Thursday, February 7, 2013

Hadoop 20S VM

1 Install VM player
- www.vmware.com

2 Copy Hadoop 0.20.S
- copy the Hadoop 0.20.S VM into a location on hard drive

3 VM User Account
id: hadoop-***
psw: ****

4 Get authentication token
kinit
psw: hadoop******

5 Shutting down the VM
sudo poweroff
--View the hadoop commands 
hadoop
--View the version of hadoop 
hadoop version

Tuesday, February 5, 2013

R with Hadoop

1 R + Streaming
 With this approach, you use MapReduce to execute R scripts in the map and reduce phrases.
The R package needs to be installed on each Data-Node, but packages are available on pubicly available Yum repositories for easy installation.

2 RHipe
 Rhipe is an open source priject which allows MapReduce to be closely integrated with R on the client side.An R package that integrates the R environment with Hadoop, the open source implementation of Google’s MapReduce. 
Using Rhipe, it is possible to write MapReduce algorithms in R, launch and monitor MapReduce jobs from R and interact with the HDFS.
R must be installed on each Data-Node, in conjunction with Protocal Buffers, and Rhipe itself. 

3 RHadoop
RHadoop like Rhipe, provides an R wrapper around Map-Reduce so that they can be seamlessly integrated on the client side.
R must be installed on each Data-Node, and RHadoop has dependencies on other R packages.
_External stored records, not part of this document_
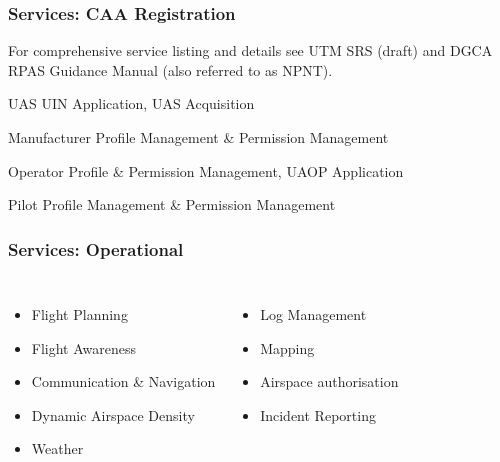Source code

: \documentclass[usenames,dvipsnames,aspectratio=169,serif]{beamer}
\begin{document}

\begin{frame}
   \frametitle{Services: CAA Registration}
   For comprehensive service listing and details see UTM SRS (draft) \cite{UTMWG-SRS} and DGCA RPAS Guidance Manual \cite{RPASGM2020} (also referred to as NPNT).
   \begin{block}{UAS}
      UIN Application, UAS Acquisition
   \end{block}

   \begin{block}{Manufacturer}
      Profile Management \& Permission Management
   \end{block}

   \begin{block}{Operator}
      Profile \& Permission Management, UAOP Application
   \end{block}

   \begin{block}{Pilot}
      Profile Management \& Permission Management
   \end{block}
\end{frame}


\begin{frame}
   \frametitle{Services: Operational}
   \begin{columns}[t] %

      \begin{itemize}
         \item Flight Planning
         \item Flight Awareness
         \item Communication \& Navigation
         \item Dynamic Airspace Density
         \item Weather
      \end{itemize}

      \begin{itemize}
         \item Log Management
         \item Mapping
         \item Airspace authorisation
         \item Incident Reporting
      \end{itemize}
   \end{columns}
\end{frame}
\end{document}

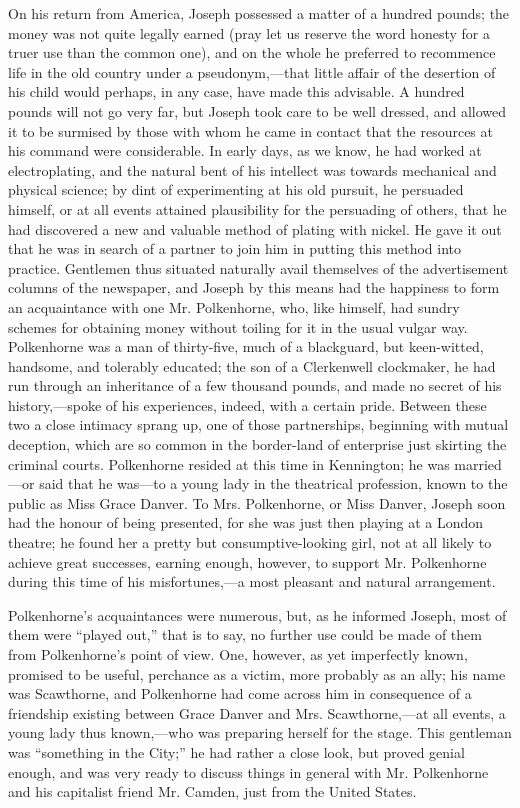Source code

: On his return from America, Joseph possessed a matter of a hundred
pounds; the money was not quite legally earned (pray let us reserve the
word honesty for a truer use than the common one), and on the whole he
preferred to recommence life in the old country under a
pseudonym,---that little affair {\protect\hypertarget{177}{}{}}of the
desertion of his child would perhaps, in any case, have made this
advisable. A hundred pounds will not go very far, but Joseph took care
to be well dressed, and allowed it to be surmised by those with whom he
came in contact that the resources at his command were considerable. In
early days, as we know, he had worked at electroplating, and the natural
bent of his intellect was towards mechanical and physical science; by
dint of experimenting at his old pursuit, he persuaded himself, or at
all events attained plausibility for the persuading of others, that he
had discovered a new and valuable method of plating with nickel. He gave
it out that he was in search of a partner to join him in putting this
method into practice. Gentlemen thus situated naturally avail themselves
of the advertisement columns of the newspaper, and Joseph by this means
had the happiness to form an acquaintance with one Mr. Polkenhorne, who,
like himself, had sundry schemes for obtaining money without toiling for
it in the usual vulgar way. {\protect\hypertarget{178}{}{}}Polkenhorne
was a man of thirty-five, much of a blackguard, but keen-witted,
handsome, and tolerably educated; the son of a Clerkenwell clockmaker,
he had run through an inheritance of a few thousand pounds, and made no
secret of his history,---spoke of his experiences, indeed, with a
certain pride. Between these two a close intimacy sprang up, one of
those partnerships, beginning with mutual deception, which are so common
in the border-land of enterprise just skirting the criminal courts.
Polkenhorne resided at this time in Kennington; he was married---or said
that he was---to a young lady in the theatrical profession, known to the
public as Miss Grace Danver. To Mrs. Polkenhorne, or Miss Danver, Joseph
soon had the honour of being presented, for she was just then playing at
a London theatre; he found her a pretty but consumptive-looking girl,
not at all likely to achieve great successes, earning enough, however,
to support Mr. Polkenhorne during this time of his misfortunes,---a most
pleasant and natural arrangement.

{\protect\hypertarget{179}{}{}}Polkenhorne's acquaintances were
numerous, but, as he informed Joseph, most of them were ``played out,''
that is to say, no further use could be made of them from Polkenhorne's
point of view. One, however, as yet imperfectly known, promised to be
useful, perchance as a victim, more probably as an ally; his name was
Scawthorne, and Polkenhorne had come across him in consequence of a
friendship existing between Grace Danver and Mrs. Scawthorne,---at all
events, a young lady thus known,---who was preparing herself for the
stage. This gentleman was ``something in the City;'' he had rather a
close look, but proved genial enough, and was very ready to discuss
things in general with Mr. Polkenhorne and his capitalist friend Mr.
Camden, just from the United States.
But these packages can be installled with CRAN, and the RHadoop installlation,, while not via CRAN, is straight-forward.

4 RHive
RHive is an R extension facilitating distributed computing via HIVE query. It provides an easy to use HQL like SQL and R objects and functions in HQL. It requires Hadoop core and Hive system.

5 Segue
An R language segue into parallel processing on Amazon’s Web Serives (in the cloud). Not a full map/reduce framework for R. Currently runs on Mac or Linux.